Translator's note: On March 11, 2011, when “flowers of prunus (m)ume” were yet to bloom, a complex catastrophe of earthquake, tsunami, and nuclear radiation took more than twenty thousand lives and forced the evacuation of two hundred and eighty thousand people in Japan.Shortly after the tragedy, while its trauma was still vivid, Japanese poet Gozo began to grope for a way to respond genuinely to the invisible wounds in the minds of the people and the She (sea, see). Through Dear Monster, an ongoing prose-poetry project, he returns to the fundamental, and for him newly ethically charged question: What is poetry?
Four years later,with hundreds of thousands of lines spun of this magic carpet of poetry, Gozo’s self-reflective Monster has extended to more than six hundred pages. The prose poem “、、、、Stones Single, or in Handfuls” is the overture to this monster: Gozo’s first attempt to find a “non-barbaric” and genuine form for his song “nach Fukushima.”
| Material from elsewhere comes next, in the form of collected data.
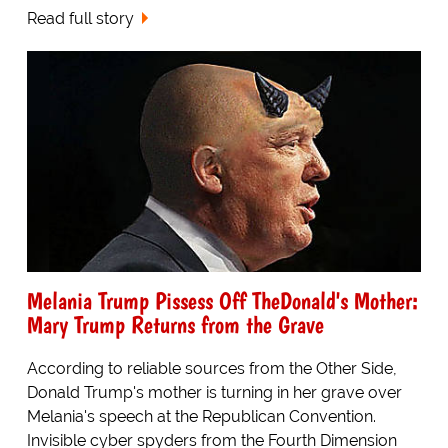
Read full story
Melania Trump Pissess Off TheDonald's Mother:
Mary Trump Returns from the Grave
According to reliable sources from the Other Side,
Donald Trump's mother is turning in her grave over
Melania's speech at the Republican Convention.
Invisible cyber spyders from the Fourth Dimension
In “、、、、Stones,” Gozo breaks the Japanese language into phonemes and incorporates fragments of other languages including English, French, Chinese, and Korean. He uses multiple scripts—romaji, Korean hangul, ruby annotations, coined man’yo-gana, and pictographs alongside normal Japanese phonetics (hiragana and katakana) and ideograms (kanji).
The result is a reenactment, though largely undesigned, of the chaos Gozo saw with his own eyes in tsunami-devastated Rikuzentakada and the visions that grew from the event. In the now-chaotic coastal village, a combination of objects turned askew and memories from different times and remote places seemed to surge and overwhelm the poet: he saw a blue sign for the convenience store Lawson carried away by the wave; he saw a visionary whale turning into a hill; he saw a tatami-mat becoming a door to another world; and he heard a flute buried in the mud blowing an inaudible whistle to commemorate the dead.
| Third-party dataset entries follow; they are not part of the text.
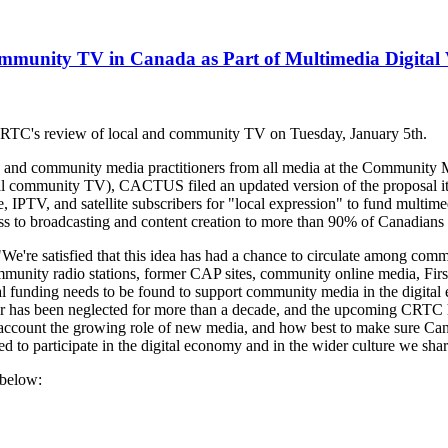
munity TV in Canada as Part of Multimedia Digital 
RTC's review of local and community TV on Tuesday, January 5th.
rs, and community media practitioners from all media at the Communit
nal community TV), CACTUS filed an updated version of the proposal it 
 IPTV, and satellite subscribers for "local expression" to fund multimed
s to broadcasting and content creation to more than 90% of Canadians f
re satisfied that this idea has had a chance to circulate among comm
mmunity radio stations, former CAP sites, community online media, Fir
al funding needs to be found to support community media in the digit
lar has been neglected for more than a decade, and the upcoming CRTC he
o account the growing role of new media, and how best to make sure Canad
 to participate in the digital economy and in the wider culture we shar
 below:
Together, these images and sounds trigger further references so that the poem, visionary and real at once, enacts a kind of divination. Yet it is also site specific. Gozo takes particular memories of scenes, songs, and people from one place to another, inviting them to be present to the now-here of his “poetry-making”: he remembers a song from child, stands at Walden Pond, and walks into the New Bedford Whaling Museum remembering Melville.
Gozo’s poetry is to our everyday language as a tsunami is to a wave. It takes in everything. It finds everything before it already a part of it. And the poetry trembles with awe for what it approaches and absorbs.
(Selected poems by Gozo Yoshimasu in English, Alice, Iris, Red Horse (edited by Forrest Gander), will come out from New Directions in Spring 2016.)